Kutipan Bacaan
Sunday, July 20, 2025

Hening tapi Bergemuruh (Refleksi mingguan)

Hening tapi Bergemuruh

(Refleksi mingguan)

Oleh : Guru Ataya (Iwan Sumantri)

Cibadak- 20 Juli 2025

Sudah ratusan kali saya berdiri di depan guru-guru.

Kadang pakai batik, kadang pakai kemeja, bahkan pernah pakai kaos oblong karena panitia bilang, “Santai aja, Mas, ini cuma forum komunitas.” Kadang di aula mewah hotel bintang empat, kadang di ruang kelas yang kipas anginnya bersuara lebih keras dari saya. Tapi isinya sama: menyampaikan nilai-nilai. Tentang pentinhnya karakter, akhlak, adab, gotong royong, tanggung jawab, keadilan, kejujuran. Nilai-nilai yang saya peluk erat dari Gerakan Sekolah Menyenangkan, dan saya taburkan ke mana² seperti petani menabur benih, meski tak tahu nanti tumbuhnya di mana dan kapan. Saya hanya percaya aja pasti ada benih yg akan tumbuh.

Lalu beberapa hari lalu, dalam satu sesi, ada seorang guru mengangkat tangan, suaranya pelan, tapi pertanyaannya menghantam keras.

“Pak, bagaimana caranya kita terus ngajarin adab dan akhlak ke anak-anak, padahal mereka hidup di dunia yang menunjukkan sebaliknya?”

Yang Dibutuhkan
Menurut refleksi mingguan di atas, dari gerakan apa penulis mendapatkan nilai-nilai yang ia sampaikan kepada guru-guru?

Bagian Data
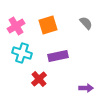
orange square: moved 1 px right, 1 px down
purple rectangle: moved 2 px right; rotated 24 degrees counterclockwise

Jawaban Berikut
Dari Gerakan Sekolah Menyenangkan.